● **Records for the exercise**

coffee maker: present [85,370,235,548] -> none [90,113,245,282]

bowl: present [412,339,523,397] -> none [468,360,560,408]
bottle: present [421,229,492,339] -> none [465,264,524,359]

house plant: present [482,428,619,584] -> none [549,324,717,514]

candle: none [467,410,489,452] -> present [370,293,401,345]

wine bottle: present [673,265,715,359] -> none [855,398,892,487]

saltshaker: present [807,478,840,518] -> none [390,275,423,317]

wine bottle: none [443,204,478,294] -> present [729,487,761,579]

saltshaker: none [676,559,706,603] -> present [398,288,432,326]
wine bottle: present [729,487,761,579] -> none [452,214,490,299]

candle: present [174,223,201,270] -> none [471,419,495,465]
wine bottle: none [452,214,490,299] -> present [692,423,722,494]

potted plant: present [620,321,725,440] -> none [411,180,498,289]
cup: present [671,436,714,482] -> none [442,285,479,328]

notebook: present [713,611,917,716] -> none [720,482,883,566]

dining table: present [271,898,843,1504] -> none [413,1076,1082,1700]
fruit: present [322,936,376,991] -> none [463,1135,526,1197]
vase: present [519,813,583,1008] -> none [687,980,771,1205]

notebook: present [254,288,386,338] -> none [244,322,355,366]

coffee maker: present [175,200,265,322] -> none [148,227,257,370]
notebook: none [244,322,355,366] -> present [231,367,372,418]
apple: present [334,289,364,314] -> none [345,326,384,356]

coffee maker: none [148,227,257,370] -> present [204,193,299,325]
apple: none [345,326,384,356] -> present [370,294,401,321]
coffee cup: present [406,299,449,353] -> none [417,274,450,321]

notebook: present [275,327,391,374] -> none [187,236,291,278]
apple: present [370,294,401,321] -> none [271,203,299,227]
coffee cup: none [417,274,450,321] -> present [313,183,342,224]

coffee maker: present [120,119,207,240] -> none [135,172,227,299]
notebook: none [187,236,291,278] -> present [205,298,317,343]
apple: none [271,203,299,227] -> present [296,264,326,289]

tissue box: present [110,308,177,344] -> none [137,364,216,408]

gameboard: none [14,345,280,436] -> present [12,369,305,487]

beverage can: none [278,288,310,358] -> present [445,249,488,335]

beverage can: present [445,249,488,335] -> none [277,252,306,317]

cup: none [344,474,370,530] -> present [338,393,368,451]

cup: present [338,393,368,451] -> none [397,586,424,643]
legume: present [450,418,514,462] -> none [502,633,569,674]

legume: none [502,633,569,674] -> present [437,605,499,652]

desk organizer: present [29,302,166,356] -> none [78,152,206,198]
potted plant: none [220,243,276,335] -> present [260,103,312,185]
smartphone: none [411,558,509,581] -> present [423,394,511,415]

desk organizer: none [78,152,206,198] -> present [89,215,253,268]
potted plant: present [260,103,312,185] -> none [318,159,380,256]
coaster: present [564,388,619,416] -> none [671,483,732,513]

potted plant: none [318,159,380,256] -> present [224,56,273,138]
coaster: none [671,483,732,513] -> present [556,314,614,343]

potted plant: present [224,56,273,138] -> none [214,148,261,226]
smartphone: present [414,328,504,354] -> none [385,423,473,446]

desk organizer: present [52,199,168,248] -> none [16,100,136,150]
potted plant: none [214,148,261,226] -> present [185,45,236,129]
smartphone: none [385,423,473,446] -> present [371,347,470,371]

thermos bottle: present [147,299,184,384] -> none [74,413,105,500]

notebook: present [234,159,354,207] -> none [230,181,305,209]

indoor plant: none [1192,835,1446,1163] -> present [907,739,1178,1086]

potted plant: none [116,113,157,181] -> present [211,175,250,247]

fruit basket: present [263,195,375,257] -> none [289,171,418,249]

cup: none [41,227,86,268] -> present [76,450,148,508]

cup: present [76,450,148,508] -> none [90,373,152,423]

● **About this task**
Restate exactly, and only, every line from the one that contains "potted plant: present [224,56,273,138]" through the last line of the records.

● **The completed task**
potted plant: present [224,56,273,138] -> none [214,148,261,226]
smartphone: present [414,328,504,354] -> none [385,423,473,446]

desk organizer: present [52,199,168,248] -> none [16,100,136,150]
potted plant: none [214,148,261,226] -> present [185,45,236,129]
smartphone: none [385,423,473,446] -> present [371,347,470,371]

thermos bottle: present [147,299,184,384] -> none [74,413,105,500]

notebook: present [234,159,354,207] -> none [230,181,305,209]

indoor plant: none [1192,835,1446,1163] -> present [907,739,1178,1086]

potted plant: none [116,113,157,181] -> present [211,175,250,247]

fruit basket: present [263,195,375,257] -> none [289,171,418,249]

cup: none [41,227,86,268] -> present [76,450,148,508]

cup: present [76,450,148,508] -> none [90,373,152,423]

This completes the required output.